Please retype the data below line for line and leave out every picture.

____________

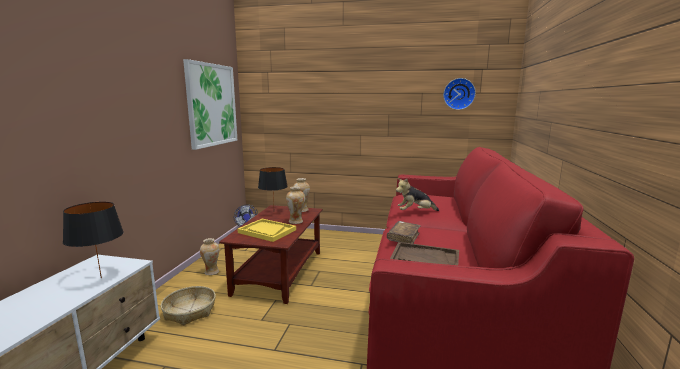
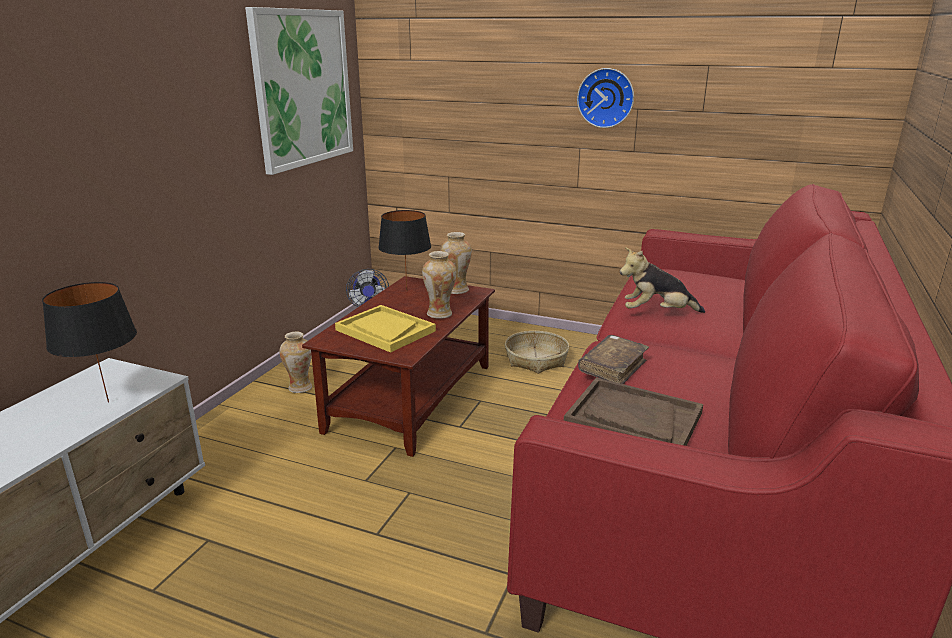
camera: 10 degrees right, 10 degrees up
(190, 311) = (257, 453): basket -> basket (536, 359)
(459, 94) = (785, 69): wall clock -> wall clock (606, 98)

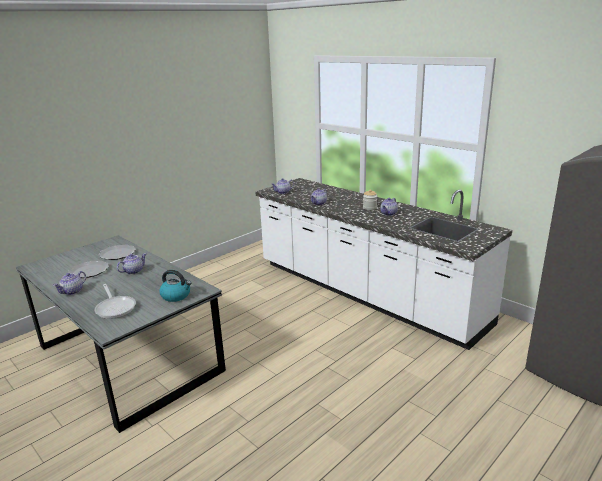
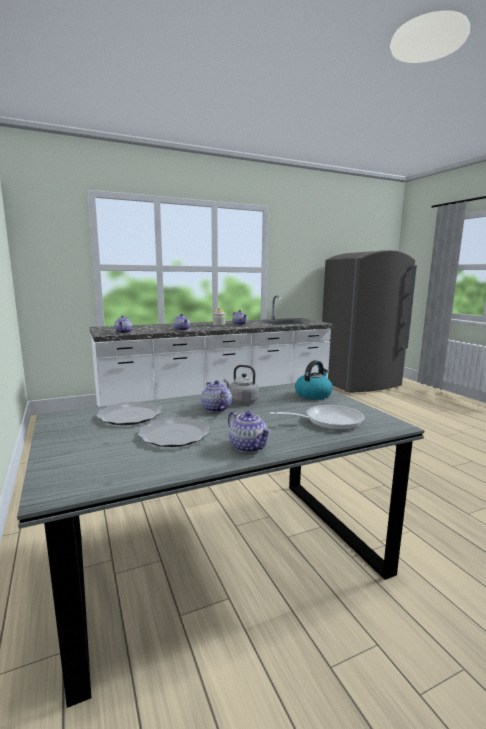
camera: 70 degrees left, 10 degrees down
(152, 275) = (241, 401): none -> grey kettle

____________

| Answer to this task |
camera: 10 degrees right, 10 degrees up
(190, 311) = (257, 453): basket -> basket (536, 359)
(459, 94) = (785, 69): wall clock -> wall clock (606, 98)

camera: 70 degrees left, 10 degrees down
(152, 275) = (241, 401): none -> grey kettle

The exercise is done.